[Start of TASK MATERIAL]
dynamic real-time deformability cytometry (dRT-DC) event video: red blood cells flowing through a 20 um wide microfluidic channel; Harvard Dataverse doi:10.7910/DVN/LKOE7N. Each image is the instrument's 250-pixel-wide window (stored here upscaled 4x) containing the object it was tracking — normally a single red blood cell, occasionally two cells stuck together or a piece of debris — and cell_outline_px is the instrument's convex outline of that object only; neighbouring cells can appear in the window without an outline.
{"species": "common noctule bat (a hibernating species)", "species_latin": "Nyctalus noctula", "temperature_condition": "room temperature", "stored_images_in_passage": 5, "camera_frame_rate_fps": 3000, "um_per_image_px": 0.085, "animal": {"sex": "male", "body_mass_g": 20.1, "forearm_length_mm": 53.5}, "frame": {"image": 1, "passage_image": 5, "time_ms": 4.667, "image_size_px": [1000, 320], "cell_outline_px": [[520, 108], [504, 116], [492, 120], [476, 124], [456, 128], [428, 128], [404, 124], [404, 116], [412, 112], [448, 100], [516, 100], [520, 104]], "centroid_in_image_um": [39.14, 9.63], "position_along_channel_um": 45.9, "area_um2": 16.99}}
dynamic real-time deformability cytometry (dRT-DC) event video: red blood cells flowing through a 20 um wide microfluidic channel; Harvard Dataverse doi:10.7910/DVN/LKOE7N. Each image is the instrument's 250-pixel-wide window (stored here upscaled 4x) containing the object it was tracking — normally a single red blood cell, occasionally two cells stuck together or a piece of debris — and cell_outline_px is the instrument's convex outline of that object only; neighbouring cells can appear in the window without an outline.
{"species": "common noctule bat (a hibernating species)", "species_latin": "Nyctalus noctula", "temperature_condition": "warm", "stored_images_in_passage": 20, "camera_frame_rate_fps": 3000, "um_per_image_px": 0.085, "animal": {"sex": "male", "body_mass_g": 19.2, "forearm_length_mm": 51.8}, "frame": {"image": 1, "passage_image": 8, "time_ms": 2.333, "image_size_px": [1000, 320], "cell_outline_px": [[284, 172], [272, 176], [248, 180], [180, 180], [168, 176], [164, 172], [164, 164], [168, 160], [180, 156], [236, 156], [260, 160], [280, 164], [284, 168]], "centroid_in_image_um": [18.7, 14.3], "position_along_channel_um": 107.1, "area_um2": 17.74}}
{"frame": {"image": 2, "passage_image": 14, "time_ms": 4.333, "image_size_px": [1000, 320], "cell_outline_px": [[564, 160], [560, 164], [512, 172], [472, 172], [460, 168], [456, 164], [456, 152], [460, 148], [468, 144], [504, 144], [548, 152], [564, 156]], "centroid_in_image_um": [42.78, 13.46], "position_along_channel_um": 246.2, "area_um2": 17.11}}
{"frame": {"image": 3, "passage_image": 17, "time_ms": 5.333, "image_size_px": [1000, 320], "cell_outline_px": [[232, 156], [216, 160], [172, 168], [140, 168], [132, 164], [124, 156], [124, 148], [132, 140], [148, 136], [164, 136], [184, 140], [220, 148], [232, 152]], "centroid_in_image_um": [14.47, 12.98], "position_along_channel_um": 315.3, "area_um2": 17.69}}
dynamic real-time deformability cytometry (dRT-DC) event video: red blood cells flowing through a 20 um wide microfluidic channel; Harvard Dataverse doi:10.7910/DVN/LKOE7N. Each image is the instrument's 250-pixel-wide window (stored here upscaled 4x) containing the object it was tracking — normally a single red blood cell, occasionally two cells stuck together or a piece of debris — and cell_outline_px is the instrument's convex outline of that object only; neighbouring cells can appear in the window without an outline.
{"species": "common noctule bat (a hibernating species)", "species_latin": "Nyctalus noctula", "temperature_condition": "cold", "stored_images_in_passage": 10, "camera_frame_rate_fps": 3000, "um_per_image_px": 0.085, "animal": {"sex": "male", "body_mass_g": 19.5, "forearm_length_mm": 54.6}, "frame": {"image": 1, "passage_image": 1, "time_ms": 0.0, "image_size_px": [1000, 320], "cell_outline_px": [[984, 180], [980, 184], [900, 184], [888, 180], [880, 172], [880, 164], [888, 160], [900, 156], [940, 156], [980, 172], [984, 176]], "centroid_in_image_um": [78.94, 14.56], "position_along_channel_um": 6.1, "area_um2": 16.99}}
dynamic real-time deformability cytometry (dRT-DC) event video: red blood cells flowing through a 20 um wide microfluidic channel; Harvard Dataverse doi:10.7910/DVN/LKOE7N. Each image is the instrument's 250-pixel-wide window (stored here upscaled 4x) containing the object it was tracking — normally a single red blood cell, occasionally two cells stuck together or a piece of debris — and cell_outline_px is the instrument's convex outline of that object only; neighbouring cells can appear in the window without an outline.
[End of TASK MATERIAL]
Would you reproduce all the entries exactly?

dynamic real-time deformability cytometry (dRT-DC) event video: red blood cells flowing through a 20 um wide microfluidic channel; Harvard Dataverse doi:10.7910/DVN/LKOE7N. Each image is the instrument's 250-pixel-wide window (stored here upscaled 4x) containing the object it was tracking — normally a single red blood cell, occasionally two cells stuck together or a piece of debris — and cell_outline_px is the instrument's convex outline of that object only; neighbouring cells can appear in the window without an outline.
{"species": "common noctule bat (a hibernating species)", "species_latin": "Nyctalus noctula", "temperature_condition": "room temperature", "stored_images_in_passage": 5, "camera_frame_rate_fps": 3000, "um_per_image_px": 0.085, "animal": {"sex": "male", "body_mass_g": 20.1, "forearm_length_mm": 53.5}, "frame": {"image": 1, "passage_image": 5, "time_ms": 4.667, "image_size_px": [1000, 320], "cell_outline_px": [[520, 108], [504, 116], [492, 120], [476, 124], [456, 128], [428, 128], [404, 124], [404, 116], [412, 112], [448, 100], [516, 100], [520, 104]], "centroid_in_image_um": [39.14, 9.63], "position_along_channel_um": 45.9, "area_um2": 16.99}}
dynamic real-time deformability cytometry (dRT-DC) event video: red blood cells flowing through a 20 um wide microfluidic channel; Harvard Dataverse doi:10.7910/DVN/LKOE7N. Each image is the instrument's 250-pixel-wide window (stored here upscaled 4x) containing the object it was tracking — normally a single red blood cell, occasionally two cells stuck together or a piece of debris — and cell_outline_px is the instrument's convex outline of that object only; neighbouring cells can appear in the window without an outline.
{"species": "common noctule bat (a hibernating species)", "species_latin": "Nyctalus noctula", "temperature_condition": "warm", "stored_images_in_passage": 20, "camera_frame_rate_fps": 3000, "um_per_image_px": 0.085, "animal": {"sex": "male", "body_mass_g": 19.2, "forearm_length_mm": 51.8}, "frame": {"image": 1, "passage_image": 8, "time_ms": 2.333, "image_size_px": [1000, 320], "cell_outline_px": [[284, 172], [272, 176], [248, 180], [180, 180], [168, 176], [164, 172], [164, 164], [168, 160], [180, 156], [236, 156], [260, 160], [280, 164], [284, 168]], "centroid_in_image_um": [18.7, 14.3], "position_along_channel_um": 107.1, "area_um2": 17.74}}
{"frame": {"image": 2, "passage_image": 14, "time_ms": 4.333, "image_size_px": [1000, 320], "cell_outline_px": [[564, 160], [560, 164], [512, 172], [472, 172], [460, 168], [456, 164], [456, 152], [460, 148], [468, 144], [504, 144], [548, 152], [564, 156]], "centroid_in_image_um": [42.78, 13.46], "position_along_channel_um": 246.2, "area_um2": 17.11}}
{"frame": {"image": 3, "passage_image": 17, "time_ms": 5.333, "image_size_px": [1000, 320], "cell_outline_px": [[232, 156], [216, 160], [172, 168], [140, 168], [132, 164], [124, 156], [124, 148], [132, 140], [148, 136], [164, 136], [184, 140], [220, 148], [232, 152]], "centroid_in_image_um": [14.47, 12.98], "position_along_channel_um": 315.3, "area_um2": 17.69}}
dynamic real-time deformability cytometry (dRT-DC) event video: red blood cells flowing through a 20 um wide microfluidic channel; Harvard Dataverse doi:10.7910/DVN/LKOE7N. Each image is the instrument's 250-pixel-wide window (stored here upscaled 4x) containing the object it was tracking — normally a single red blood cell, occasionally two cells stuck together or a piece of debris — and cell_outline_px is the instrument's convex outline of that object only; neighbouring cells can appear in the window without an outline.
{"species": "common noctule bat (a hibernating species)", "species_latin": "Nyctalus noctula", "temperature_condition": "cold", "stored_images_in_passage": 10, "camera_frame_rate_fps": 3000, "um_per_image_px": 0.085, "animal": {"sex": "male", "body_mass_g": 19.5, "forearm_length_mm": 54.6}, "frame": {"image": 1, "passage_image": 1, "time_ms": 0.0, "image_size_px": [1000, 320], "cell_outline_px": [[984, 180], [980, 184], [900, 184], [888, 180], [880, 172], [880, 164], [888, 160], [900, 156], [940, 156], [980, 172], [984, 176]], "centroid_in_image_um": [78.94, 14.56], "position_along_channel_um": 6.1, "area_um2": 16.99}}
dynamic real-time deformability cytometry (dRT-DC) event video: red blood cells flowing through a 20 um wide microfluidic channel; Harvard Dataverse doi:10.7910/DVN/LKOE7N. Each image is the instrument's 250-pixel-wide window (stored here upscaled 4x) containing the object it was tracking — normally a single red blood cell, occasionally two cells stuck together or a piece of debris — and cell_outline_px is the instrument's convex outline of that object only; neighbouring cells can appear in the window without an outline.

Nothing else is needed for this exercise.